Since 2012, Chinese phone and networking equipment manufacturer Huawei
has been considered a national security threat. Perceived ties with the Communist Chinese government have the current administration concerned that Huawei collects personal and corporate data using back doors placed inside the company’s handsets and networking gear. Even though this has never been proven and has been denied by the company, President Donald Trump cited “security” for placing Huawei on the Entity List last year preventing the firm from accessing its U.S. supply chain.
Huawei will allow itself to be thoroughly examined to prove that it is no security threat
Being placed on the Entity List forced Huawei to scramble to find replacement suppliers for some of the key parts it needs to build phones and networking gear. Losing the ability to license the Google Mobile Services version of Android also meant that Google’s Android apps like Search, Maps, YouTube, Gmail, Drive, and others could not be installed on Huawei phones. In China, where Google’s apps are banned anyway, the absence of these apps wouldn’t affect sales of the manufacturer’s phones. But outside of the firm’s home country, sales of the International Models were reportedly impacted by Huawei’s inability to license Google’s Android ecosystem.

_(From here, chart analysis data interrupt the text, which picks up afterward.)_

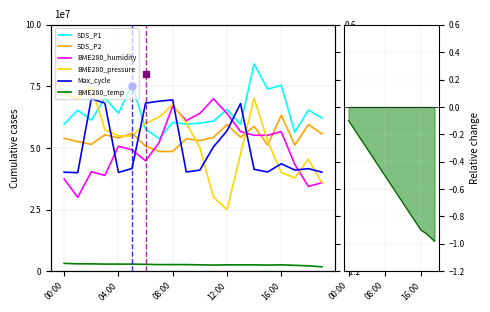

True or false: BME280_humidity and BME280_temp intersect in this chart.

False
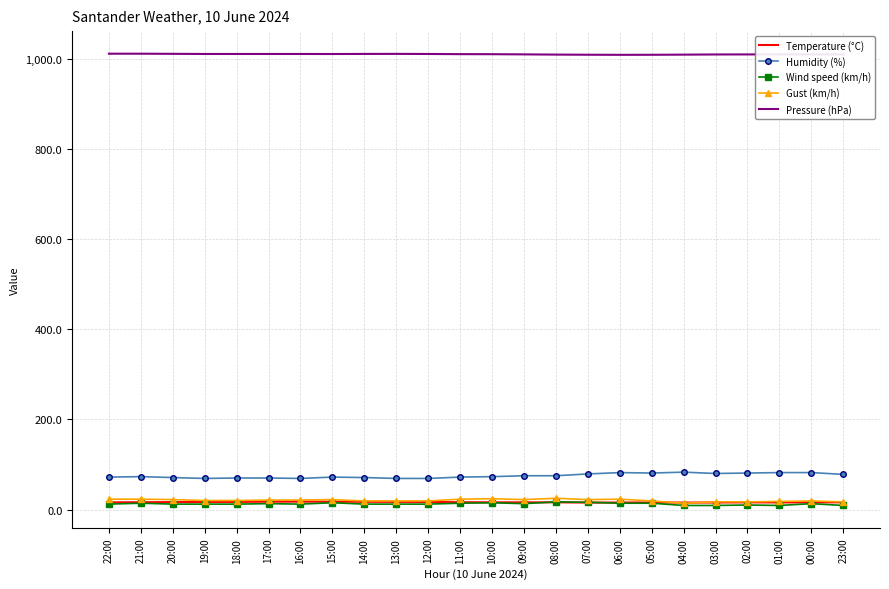

What is the maximum value shown in the chart?

1012.3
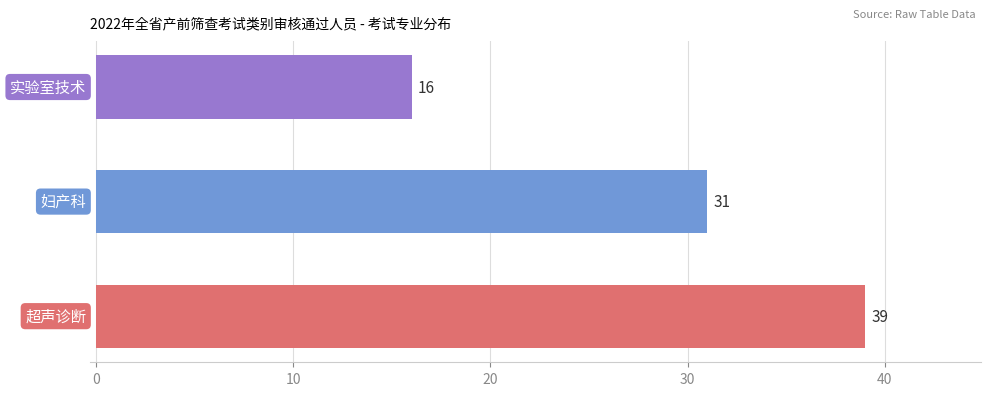

How many data points does each series have?

3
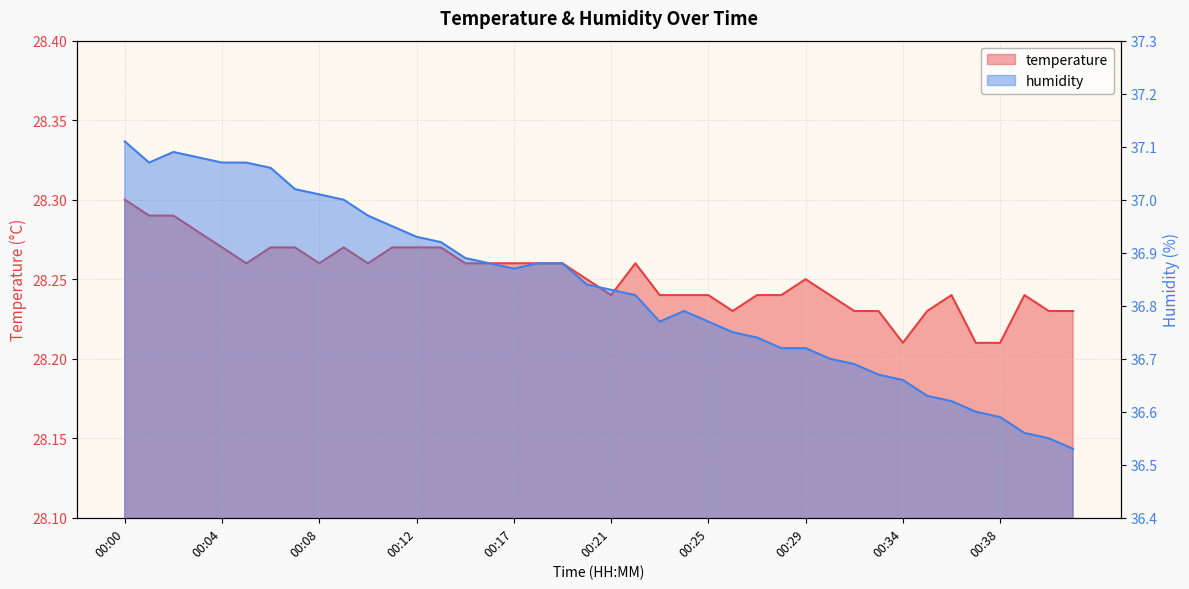

Where is humidity nearest to the value 36?

00:41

Huawei is the leading supplier of networking equipment in the world
On the first anniversary of its placement on the Entity List, the U.S. tightened the screws a little more by changing certain export rules. Now, a foundry anywhere in the world must obtain a license before shipping chips made with U.S. technology to Huawei. That includes new cutting-edge
5nm Kirin 9000 semiconductors that are supposed to power Huawei’s most technologically advanced phones this year, the Mate 40 series. These chips are also vital to the production of two-way radios and other gear required for the firm’s 5G networking equipment. The number one provider of such equipment worldwide, the U.S. had asked its allies last year not to use Huawei gear for their 5G networks. Some countries followed the U.S. request while others, like Britain, did not. But now Britain is feeling buyer’s remorse and is thinking about stripping Huawei’s parts out of its new networks.

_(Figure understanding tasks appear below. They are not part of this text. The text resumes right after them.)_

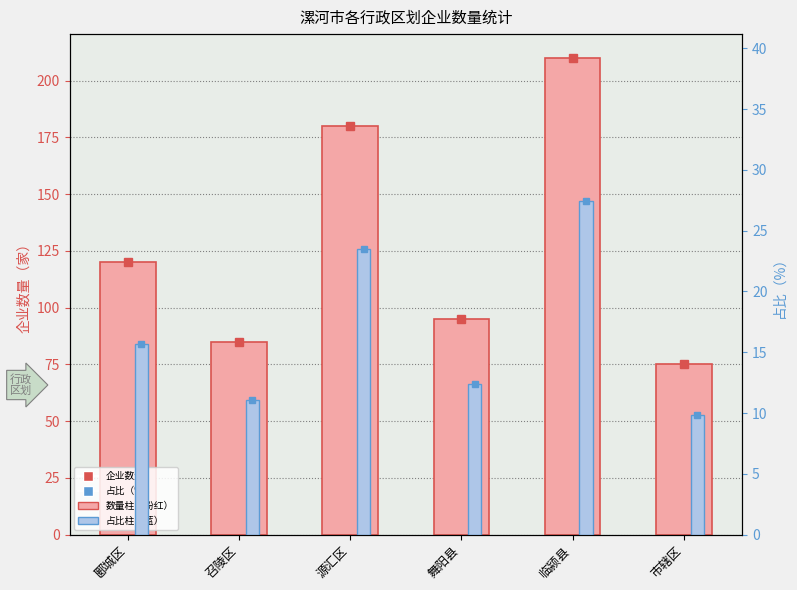

Reading right to left, extract all data points from this chart.

企业数量: 75.0	210.0	95.0	180.0	85.0	120.0
占比（%）: 9.8	27.5	12.4	23.5	11.1	15.7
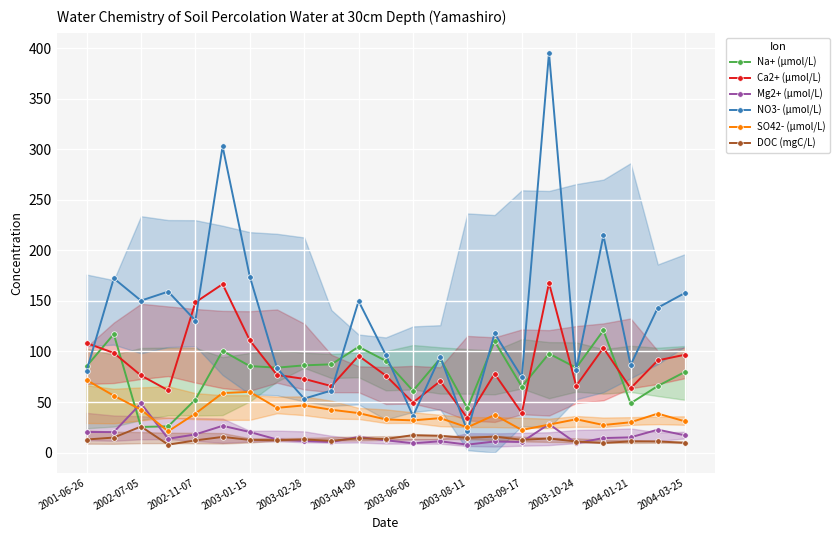

What is the difference between the maximum and minimum values in the Ca2+ (μmol/L) series?

133.6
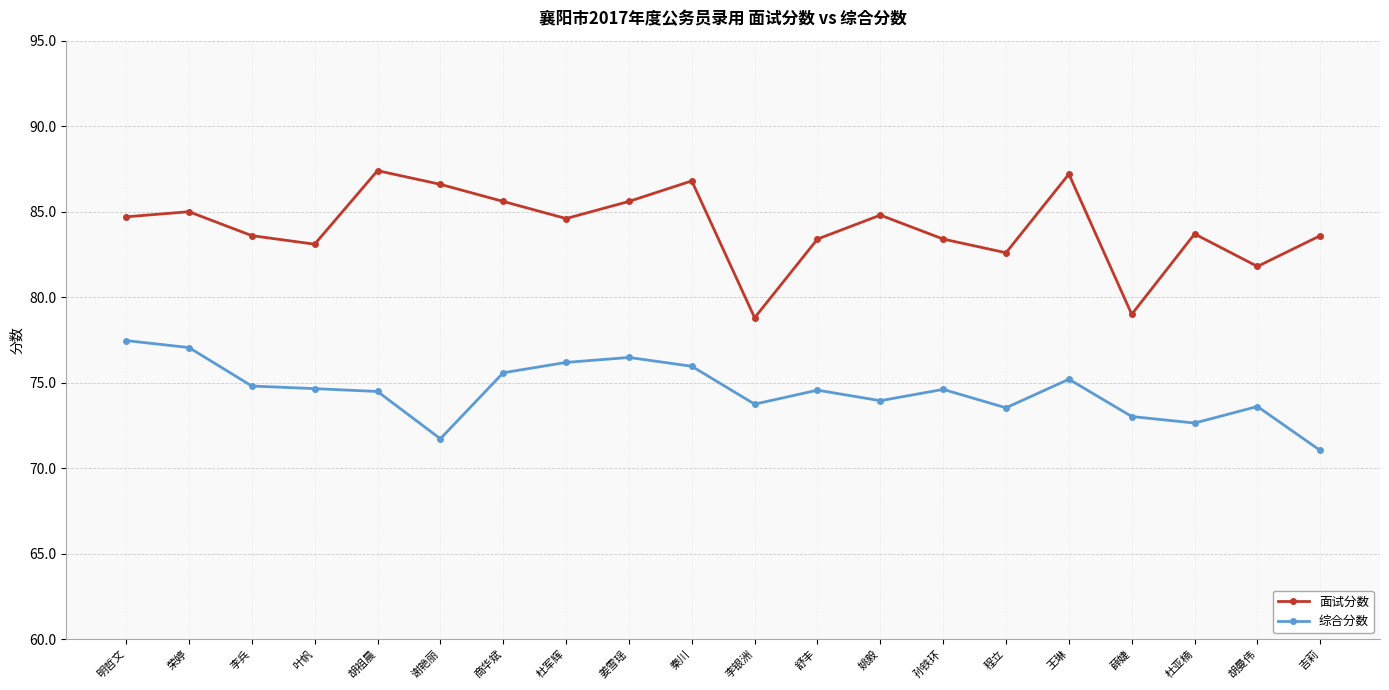

What is the difference between the second highest and second lowest values in the 综合分数 series?

5.3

According to Reuters, the head of Huawei’s Italian unit, President Luigi De Vecchis, said that the company is ready and willing to have its facilities examined with a fine-tooth comb to prove that its technology does not create a security risk to those countries that use Huawei’s gear in their 5G networks. In Rome on Wednesday, De Vecchis spoke at the opening of the company’s new cyber-security center and stated, “We will open our insides, we are available to be vivisected to respond to all of this political pressure. I am speechless that a country the size of the United States attacks another country through the demolition, via groundless accusations, of a company of that country.”
Coincidentally, U.S. Secretary of State Mike Pompeo arrived in Italy to begin a two-day visit to the country at the same time that Huawei was opening its cyber-security center. De Vecchis added that the company will not leave the Italian market and in fact is looking to create products for the country in different fields including the energy industry. The Huawei executive said, “It’s extremely unlikely Huawei will leave the market because of the current situation.”
The U.S. continues to put pressure on Chinese tech firms. U.S. companies now need a license to export certain materials to SMIC, China’s largest foundry (SMIC). And the Trump administration is thinking about adding SMIC to the Entity List as well. Of course, we’ve been closely following what is going on between the White House, short-form video app TikTok, and the latter’s parent ByteDance. Once again it comes down to the same fear over the safety of personal data belonging to American consumers and corporations. And yet, there has been no smoking gun to date.